Portfolio

Throughout my career, I worked on possibly hundreds of projects in several different capacities. I am not a designer, or a copywriter, or a planner. I am, however, deeply strategic and deeply creative in any project I am a part of.

I have spent a long time studying what works and why. I can tell when the team is on to something and I know how to guide the team through the phases of overwhelm, doubt, and distraction that are inherently part of a collaborative creative process. I have designed processes that protect the creative process and maintain the strategic purpose. most of the time my contribution to creative work lies in my talent to facilitate work in a way that helps distill the work down to the most essential Message.

Here are some of my favorite projects:

 
  • This project is one of my favorites and it definitely did not go as planned. Sometime in 2019 the agency was invited to pitch for this business. The team collectively had decades of experience in health care and we were confident and enthusiastic to put our hat in the ring. The client gave us a brief that asked us to focus on innovation. We kept getting stumped around showing innovation while staying fresh. The healthcare category is littered with images of doctors and machinery and high-tech felling spaces and buildings.Someone on the team kept saying that yoga was innovative. I asked why they thought so and they explained that progressive doctors were prescribing yoga. I thought about it and the thing that makes yoga innovative is that it is a practice that drives the body to find homeostasis. We noticed other non-traditional innovations in medicine like using biometric data from smartwatches and biomimicry. New medicine looks to the body for answers. We decided the most innovative thing happening in medicine is focusing on the patient more than the technology. We pitched a campaign called “You’re the Reason” and it spoke to the insight that hospitals are full of people who are so inspired by the human body that they dedicated their lives to it.We lost the pitch. However, three years later, Ochsner was still ruminating on this idea and came back and asked for it to be produced. I was not working for the agency when it finally got produced, but I remain proud of this work. The campaign is currently live and I see it almost every day and find it absolutely inspirational. Other networks have tried to copy this direction since the campaign launched, which signals to me that we changed the conversation about healthcare in the New Orleans market.
    See the work

  • When I became the CEO of Job Portraits, one of my first observations was that we were an employer brand agency that had no discernable brand ourselves.

    Our website was vague and a bit obtuse.
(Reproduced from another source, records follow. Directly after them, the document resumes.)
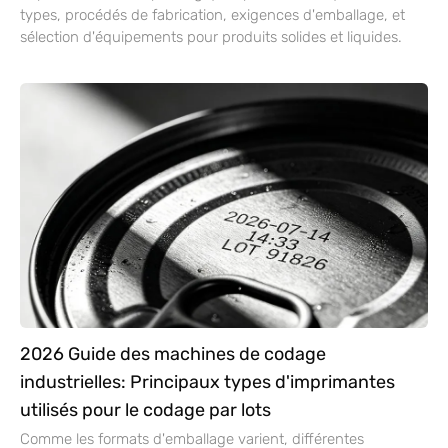
types, procédés de fabrication, exigences d'emballage, et
sélection d'équipements pour produits solides et liquides.
2026 Guide des machines de codage
industrielles: Principaux types d'imprimantes
utilisés pour le codage par lots
Comme les formats d'emballage varient, différentes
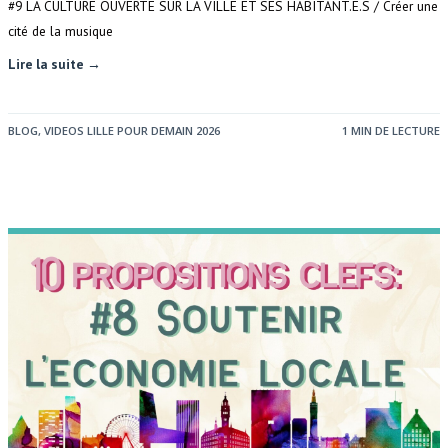
#9 LA CULTURE OUVERTE SUR LA VILLE ET SES HABITANT.E.S / Créer une
cité de la musique
Lire la suite →
BLOG
,
VIDEOS LILLE POUR DEMAIN 2026
1 MIN DE LECTURE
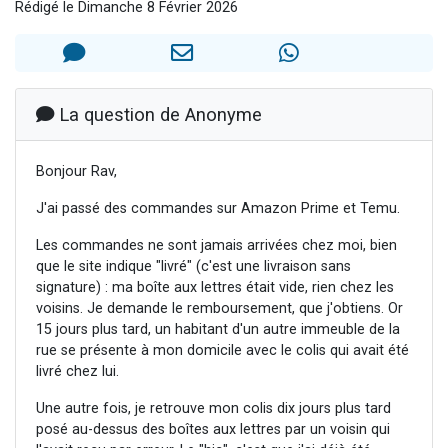
Rédigé le Dimanche 8 Février 2026
Nouvelle émission radio : Visions de grandeur n°104 : Le Chabbath et le Birkat Hamazone à travers le temps
61 personnes viennent de demander une bénédiction
Ariel vient de donner son Maasser
Il reste 49 places pour étudier en groupe sur Zoom
La question de Anonyme
Eva vient de donner son Maasser
Bonjour Rav,
J'ai passé des commandes sur Amazon Prime et Temu.
Les commandes ne sont jamais arrivées chez moi, bien
que le site indique "livré" (c'est une livraison sans
signature) : ma boîte aux lettres était vide, rien chez les
voisins. Je demande le remboursement, que j'obtiens. Or
15 jours plus tard, un habitant d'un autre immeuble de la
rue se présente à mon domicile avec le colis qui avait été
livré chez lui.
Une autre fois, je retrouve mon colis dix jours plus tard
posé au-dessus des boîtes aux lettres par un voisin qui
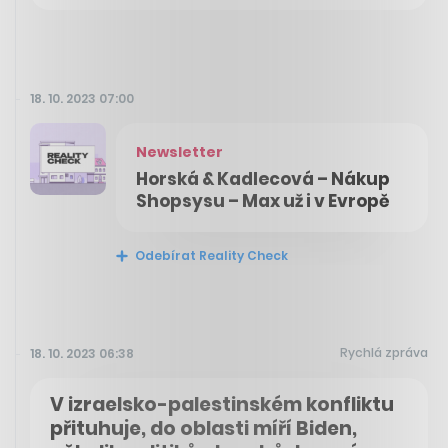
18. 10. 2023 07:00
Newsletter
Horská & Kadlecová – Nákup
Shopsysu – Max už i v Evropě
Odebírat Reality Check
Rychlá zpráva
18. 10. 2023 06:38
V izraelsko-palestinském konfliktu
přituhuje, do oblasti míří Biden,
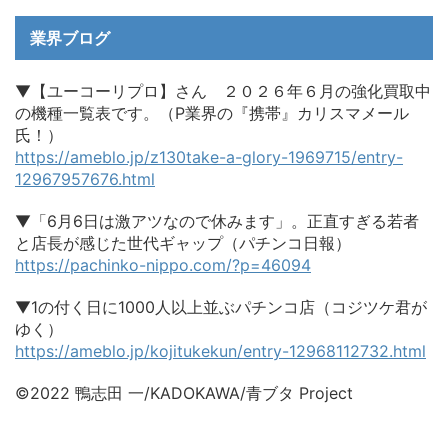
業界ブログ
▼【ユーコーリプロ】さん ２０２６年６月の強化買取中
の機種一覧表です。（P業界の『携帯』カリスマメール
氏！）
https://ameblo.jp/z130take-a-glory-1969715/entry-
12967957676.html
▼「6月6日は激アツなので休みます」。正直すぎる若者
と店長が感じた世代ギャップ（パチンコ日報）
https://pachinko-nippo.com/?p=46094
▼1の付く日に1000人以上並ぶパチンコ店（コジツケ君が
ゆく）
https://ameblo.jp/kojitukekun/entry-12968112732.html
©2022 鴨志田 一/KADOKAWA/青ブタ Project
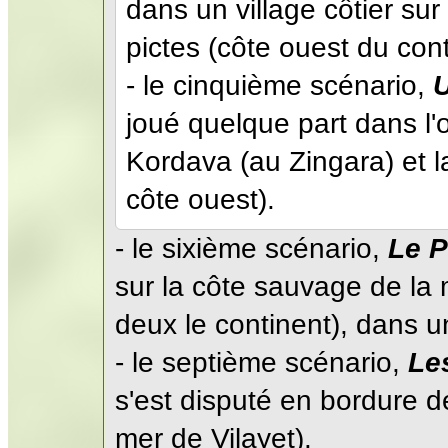
dans un village côtier sur
pictes (côte ouest du cont
- le cinquième scénario,
U
joué quelque part dans l'
Kordava (au Zingara) et l
côte ouest).
- le sixième scénario,
Le P
sur la côte sauvage de la 
deux le continent), dans u
- le septième scénario,
Le
s'est disputé en bordure d
mer de Vilayet).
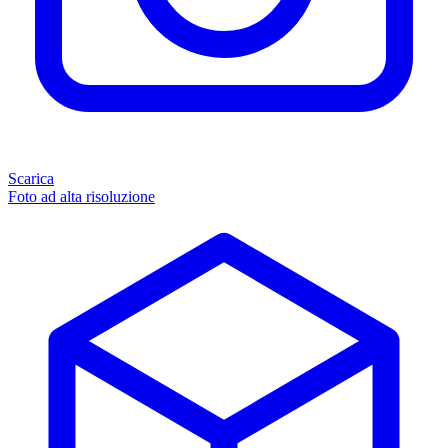
Scarica
Foto ad alta risoluzione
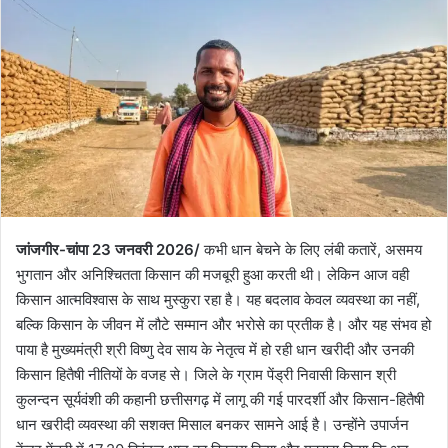
जांजगीर-चांपा 23 जनवरी 2026/
कभी धान बेचने के लिए लंबी कतारें, असमय
भुगतान और अनिश्चितता किसान की मजबूरी हुआ करती थी। लेकिन आज वही
किसान आत्मविश्वास के साथ मुस्कुरा रहा है। यह बदलाव केवल व्यवस्था का नहीं,
बल्कि किसान के जीवन में लौटे सम्मान और भरोसे का प्रतीक है। और यह संभव हो
पाया है मुख्यमंत्री श्री विष्णु देव साय के नेतृत्व में हो रही धान खरीदी और उनकी
किसान हितैषी नीतियों के वजह से। जिले के ग्राम पेंड्री निवासी किसान श्री
कुलन्दन सूर्यवंशी की कहानी छत्तीसगढ़ में लागू की गई पारदर्शी और किसान-हितैषी
धान खरीदी व्यवस्था की सशक्त मिसाल बनकर सामने आई है। उन्होंने उपार्जन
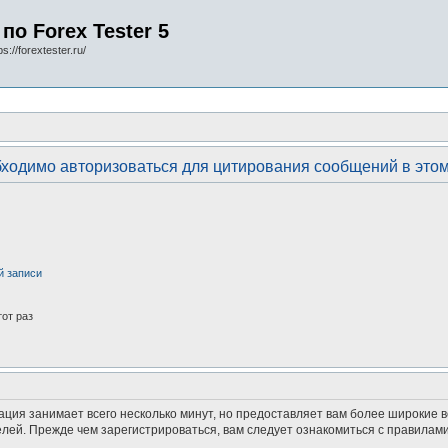
по Forex Tester 5
s://forextester.ru/
ходимо авторизоваться для цитирования сообщений в это
й записи
от раз
ация занимает всего несколько минут, но предоставляет вам более широкие
ей. Прежде чем зарегистрироваться, вам следует ознакомиться с правилами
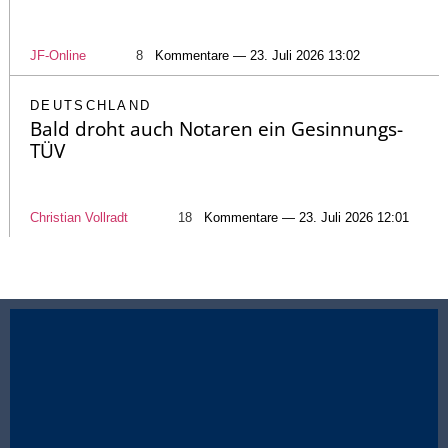
JF-Online
8
Kommentare — 23. Juli 2026 13:02
DEUTSCHLAND
Bald droht auch Notaren ein Gesinnungs-
TÜV
Christian Vollradt
18
Kommentare — 23. Juli 2026 12:01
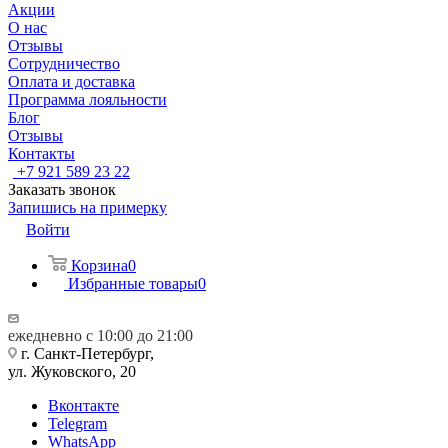
Акции
О нас
Отзывы
Сотрудничество
Оплата и доставка
Программа лояльности
Блог
Отзывы
Контакты
+7 921 589 23 22
Заказать звонок
Запишись на примерку
Войти
Корзина
0
Избранные товары
0
ежедневно с 10:00 до 21:00
г. Санкт-Петербург,
ул. Жуковского, 20
Вконтакте
Telegram
WhatsApp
We had a mark that was at best ambiguous and our capabilities were a little thin.

    The first thing I did was set out to make a new mark. Our new logo was designed with a frame as a design element that could be used to frame to reference the idea of a portrait. We could use this visually to zero in on an element of an image that we want to highlight or use for context.

    We then updated the JP website which leveraged the new mark and some vibrant brand colors. The new look was a drastic improvement but the real feature of the new site was the content. We were able to redefine many of our product offerings. We were also able to establish a new blog to feature thought leadership.

    Another major upgrade of the site was our new articulation of Managed Employer Brand. This laid the foundation for many new conversations about the importance of employer brand that flowed into our social presence and our sales efforts.

    Now that we had a brand, a new site, updated products, a clear position, and an active content pipeline, we could build our presence on LinkedIn. We shared blog posts but also created easy explainer videos, micro portraits of people’s work lives, and quotes from people in our organization.

  • New Orleans is an anomaly in so many instances and coffee is one of them. In the early 2000’s all major cities had a Starbucks popping up every 10 blocks. New Orleans actually had more coffee shops than any other city (I can’t remember if this was measured by area or density) and only 2 Starbucks. That has changed, but we are still very locally-minded when it comes to coffee.

    In-fact big coffee dominates supermarkets in most American cities, but in New Orleans, local coffee has an outsized share of coffee sales.

    In 2018 French Market Coffee was ready to launch a cold brew product that was targeted toward the next generation of New Orleanian and we had not seen many consumer brands attempt to define that consumer profile yet.

    We knew that the millennial coffee-drinking audience in New Orleans (and the Gulf South) had strong ties to New Orleans, were brand loyal, valued quality, and embodied creativity and energy. We created a new Soul Fuled brand identity, packaging, and a launch campaign for cold brew that captured these qualities and brought new life to a legacy brand.